Friday, March 8, 2013

Screaming at the Velvet Bubble

Esoteric ramblings


For some reason this quaint video of Tampa Bay Buccaneers fans celebrating on the field after the final game of the 1977 season, which saw the second-year expansion franchise win its second straight game after starting off its NFL run with 26 losses in a row, has me transfixed:




It's just a lovely moment in time. The fans are on the field and some are tearing down a goalpost yet the scene has its own calm order and even a beauty about it. The police are present but there are no apparent problems and the fans seem well-behaved and comfortable on the field of play. One can feel an organic sense of community between an NFL team and its fans that is totally absent in the world of bigtime sports today.

For of all the thousands of ways modern corporate sports expresses its utter soullessness, the game-day experience has to rate near the top. Going to a game today means a non-stop assault on the senses, both in mass advertising bombardment and a constant aural and visual stampede that seems designed to prevent the spectator from settling in to watch.... the game.

Contrast the '77 Buc fans with this disgusting mess:




Note the canned appeal to fan enthusiasm. Note the number of officially-licensed merchandise our modern consumerist sports fans drape themselves in. Note the shrill, childish appeal to an artificial excitement as opposed to the casual yet more authentic joy shown by the Tampa fans.

It's not just the NHL that has lowered itself to this crass presentation. The NBA and NFL are every bit as vulgar and overtly commercial in their game-day experience. MLB is relatively constrained by the traditional pastoral nature of its game, but is struggling to overcome those limitations and join in on the rot. A ticket to a sporting event used to mean a night watching talented players perform. Now it is as much, if not more, about the "show" than the game itself.

Really, now: How does that Verizon Center stupidity differ from this?




This is all another way that the corporate sports machinery has separated the fan from the game. I recall reading Washington Post sportswriter William Gildea's captivating book "When the Colts Belonged to Baltimore" some 20-odd years ago. Gildea talks of going to confession at his local Catholic parish on a Saturday evening as a young boy and standing in line next to Gino Marchetti, then going to Memorial Stadium the next day and cheering him on.

Yes, those days are gone forever, but look how far we've slid from that kind of tie between town and team.

Nowadays, you sit in your seat and "make some noise" when the exploding scoreboard cues you like a trained seal. The multi-millionaires you are cheering for are kept under glass like a priceless museum exhibit.

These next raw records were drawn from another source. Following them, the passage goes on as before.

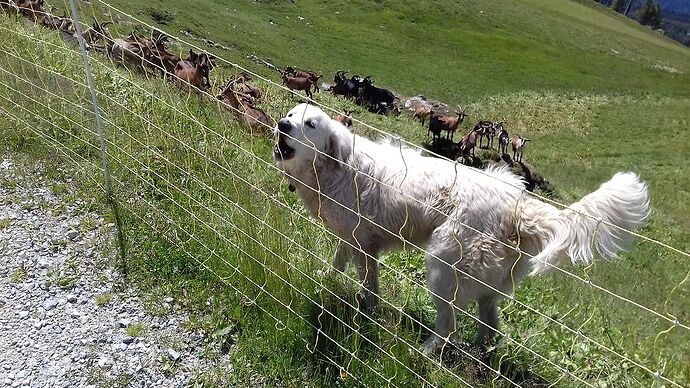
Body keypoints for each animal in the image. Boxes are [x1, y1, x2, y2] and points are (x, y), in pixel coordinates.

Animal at [272, 104, 644, 354]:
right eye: (292, 114)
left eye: (310, 124)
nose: (282, 124)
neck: (335, 166)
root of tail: (520, 204)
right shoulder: (351, 236)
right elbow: (338, 261)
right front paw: (326, 278)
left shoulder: (364, 245)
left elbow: (368, 284)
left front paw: (367, 312)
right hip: (487, 286)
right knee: (491, 326)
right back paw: (481, 354)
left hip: (443, 267)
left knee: (449, 326)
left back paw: (425, 352)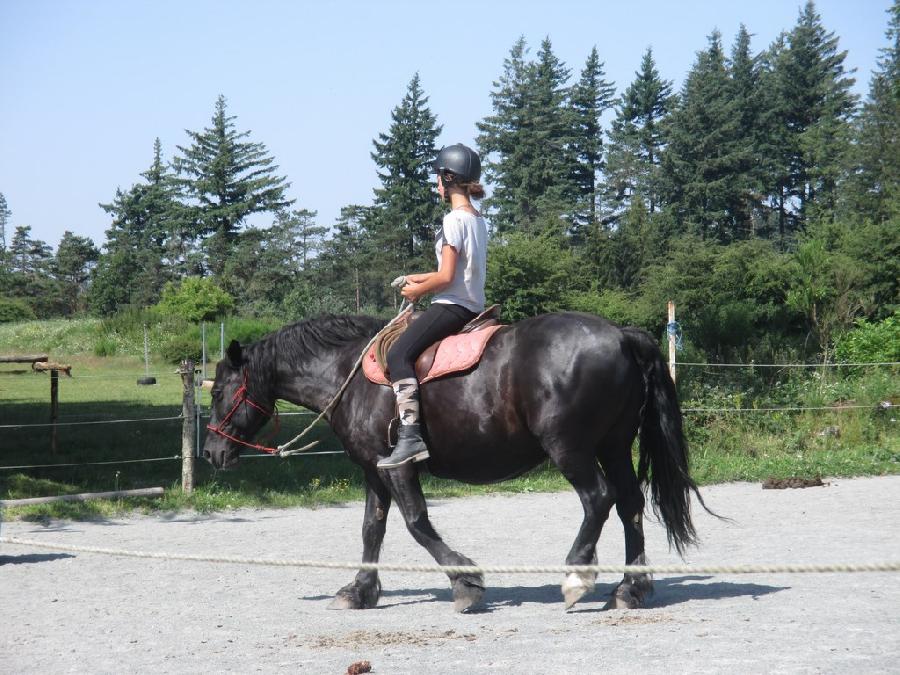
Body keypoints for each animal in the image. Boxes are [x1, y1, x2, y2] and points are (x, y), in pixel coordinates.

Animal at [200, 312, 708, 612]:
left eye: (221, 389)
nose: (210, 453)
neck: (349, 375)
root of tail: (620, 335)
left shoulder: (399, 467)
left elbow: (417, 523)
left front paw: (465, 581)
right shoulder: (373, 470)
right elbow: (372, 529)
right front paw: (359, 590)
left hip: (572, 449)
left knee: (598, 499)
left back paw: (577, 575)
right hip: (613, 445)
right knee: (629, 504)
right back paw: (629, 588)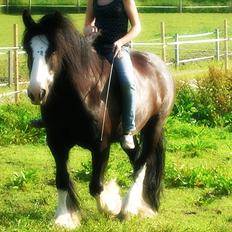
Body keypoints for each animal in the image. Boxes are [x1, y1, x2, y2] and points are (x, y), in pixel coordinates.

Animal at [22, 10, 174, 228]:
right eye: (28, 49)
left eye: (53, 51)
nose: (36, 92)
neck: (78, 97)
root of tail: (160, 65)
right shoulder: (57, 144)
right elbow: (61, 180)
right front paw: (63, 217)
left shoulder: (100, 146)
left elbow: (95, 186)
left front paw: (110, 206)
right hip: (128, 136)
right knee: (137, 157)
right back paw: (142, 205)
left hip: (154, 126)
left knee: (142, 163)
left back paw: (128, 208)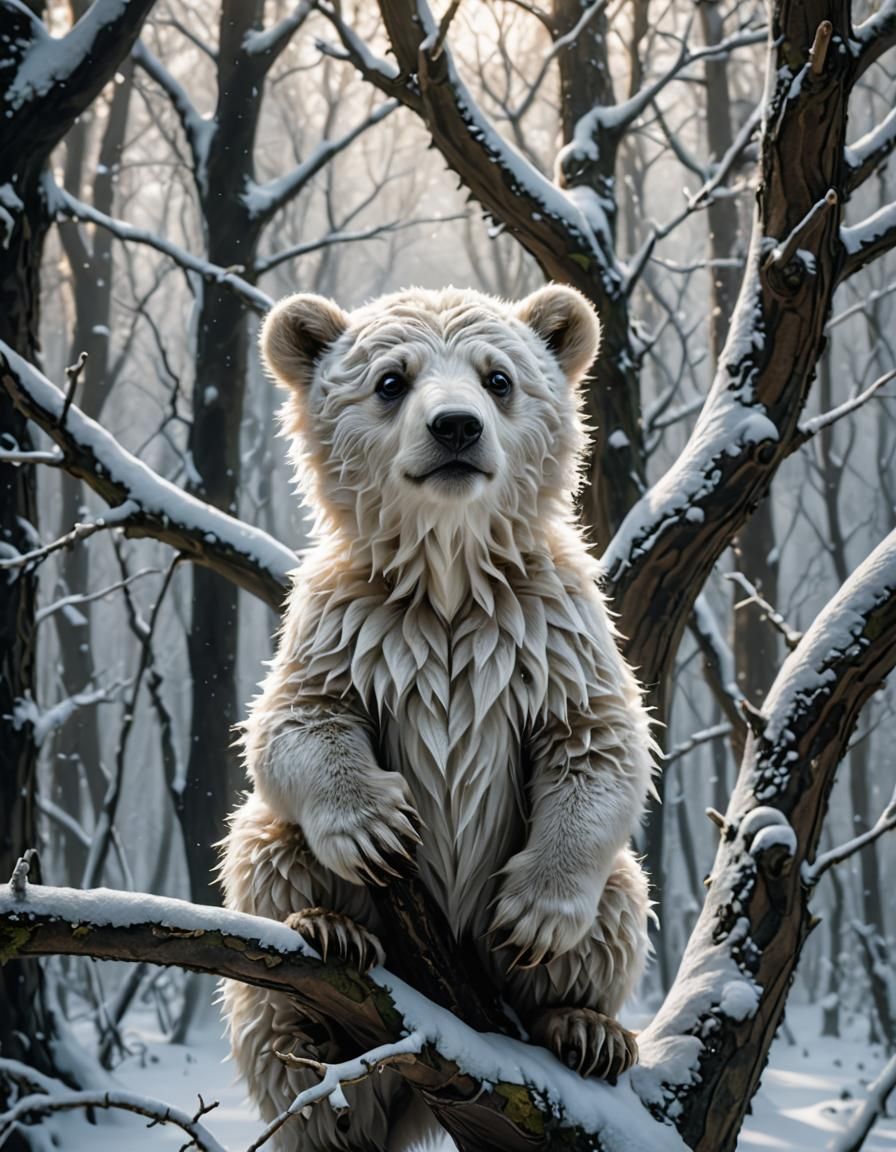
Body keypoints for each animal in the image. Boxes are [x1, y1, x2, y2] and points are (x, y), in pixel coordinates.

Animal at [220, 285, 656, 1151]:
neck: (448, 579)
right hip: (276, 923)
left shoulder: (549, 626)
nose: (456, 427)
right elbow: (293, 721)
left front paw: (535, 916)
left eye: (499, 378)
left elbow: (599, 741)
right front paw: (375, 830)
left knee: (621, 900)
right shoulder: (345, 621)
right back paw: (329, 959)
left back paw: (585, 1029)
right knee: (264, 865)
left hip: (592, 916)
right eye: (392, 380)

What's more, we've turned our athletes into pixels in a video game. You do not relate to a pixel. You manipulate it and enjoy the sensory thrills it provides in bursts and spurts.

You do not engage the "event". You respond to the defined "highs" within the defined boundaries. In short, you remain behind the ropes and bask in the reflected glory of the spectacle.

Before the dominance of the corporate dullards, pro sports was accessible. It was something you could touch. Now it is mass-produced product wrapped in a velvet bubble. And inside that velvet bubble is a tattooed thug hopped up on steroids, crashing like a pixel into another blinking light.

We're never getting on that field in Tampa Bay again, folks.



1 comment:

  1. If fans ran onto the field now they would be tased and then beaten mercilessly. They may even end up in a Baltimore jail.